The mysterious case of X-478*A and B, a.k.a. “Hobbit trees”, continue to baffle and impress those who are familiar with these two unique Arboretum Dawn Redwoods of compact size and hobbit, sorry…habit. Specimen “A” is located at the NE base of Honeysuckle Hill, just off the Arboretum loop trail and specimen “B” is in the north Pinetum (Conifer Meadow) at the north end of the Pinetum loop trail. Their accession numbers X-478*A and B were designated in 1991 based on their obscure origins. Accession numbers beginning with an “X” are those that have no known source and/or propagule type. We do not know when they were planted, how old they are or from whence they came, which obviously contributes greatly to their aura of mystery…

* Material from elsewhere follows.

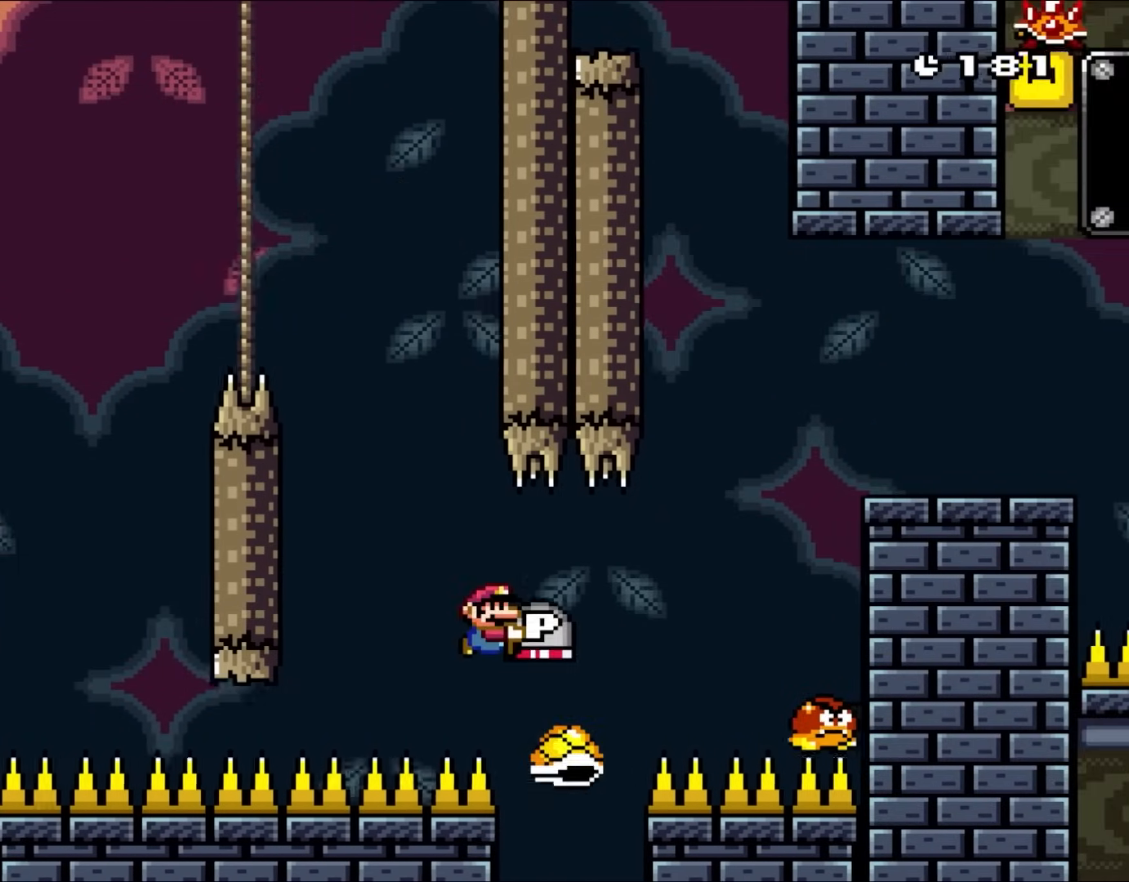
{"buttons": ["B", "Y", "DPAD_RIGHT"], "events": [[250, "B", "down"], [283, "DPAD_UP", "down"], [317, "DPAD_LEFT", "down"], [317, "DPAD_RIGHT", "up"], [317, "DPAD_UP", "up"], [383, "DPAD_UP", "down"], [450, "DPAD_LEFT", "up"], [450, "DPAD_RIGHT", "down"], [450, "DPAD_UP", "up"]]}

Why were these two trees given their “Hobbit tree” monikers? I thought the answer was because they look like trees that Hobbits would live in. I was a youngster when I read Tolkien’s “The Hobbit” and “The Lord of the Rings” and obviously forgot that Hobbits don’t live in trees. They live in underground abodes known as “smials” or Hobbit-holes. So much for that idea. I am not aware of anyone else specifically answering the question either. Yes, Dawn Redwoods, being “living fossils” dating back 90 million years ago during the late Cretaceous period, do lend themselves to an ancient otherworldly appearance. Their fluted trunk boles with exaggerated “armpits” below their scaffold branches do conjure perceptions of what trees might look like in Tolkien’s Middle-earth. And perhaps, as in the case of X-478*A, they may even bear a resemblance to the Ents which are creatures in “The Lord of the Rings” described as giant talking trees. Albeit, X-478*A and B specimens are not giant trees. In fact, they are considered “dwarf” or at least compact, perhaps stunted versions of the type. Although again, I repeat, we don’t know their age or whence they came from, all the more reason to let our imaginations run wild and dream of a fantasy world of hobbits, elves, dwarfs, goblins/orcs when observing our Hobbit trees…

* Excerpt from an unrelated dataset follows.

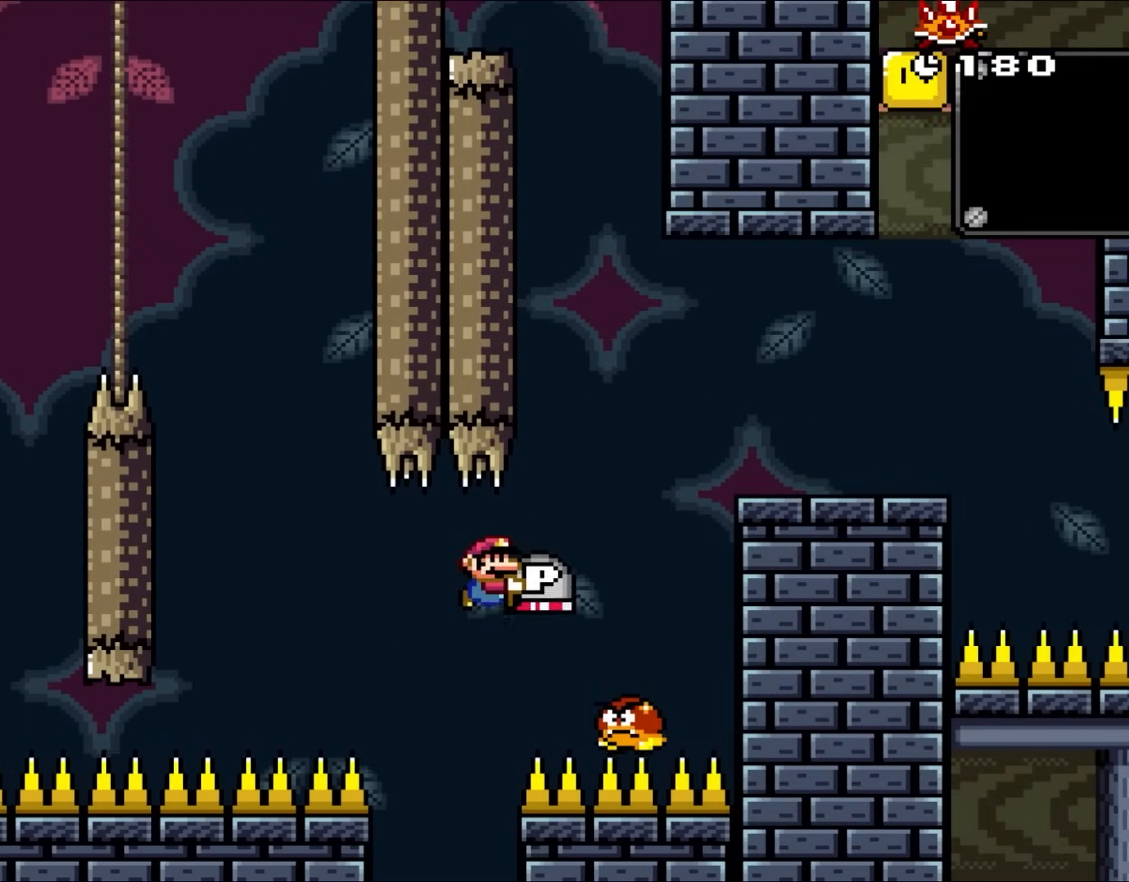
{"buttons": ["B", "Y"], "events": [[217, "B", "up"], [250, "DPAD_UP", "down"], [317, "DPAD_LEFT", "down"], [317, "DPAD_RIGHT", "up"], [317, "DPAD_UP", "up"], [383, "B", "down"], [467, "DPAD_LEFT", "up"]]}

For the readers who prefer reality over fantasy, you may ask the question, “Why are X-478*A and B different in size and habit compared to our other Dawn Redwoods in our collection?” One could speculate that for some reason they no longer have strong apically dominant central leaders (although not case of “B” anymore); or that they both suffer from “wet-feet” (poor drainage) for most of the year; or as in the case of “A” our most compact specimen, it has lots of competition from other plants around it and is mostly in shade. But, to truly determine the “why,” one would need to conduct extensive research experiments surrounding their age, genetic make-up and environment. I’ve already noted that their historic records are of little to no use. Therefore, we could try coring for determining their age; propagating them from hard-wood cuttings to grow on and observe or how about DNA analysis; soil and hydrology tests, exposure studies, even allelopathy …phew! And, after all is said and done, the answers may still prove to be elusive!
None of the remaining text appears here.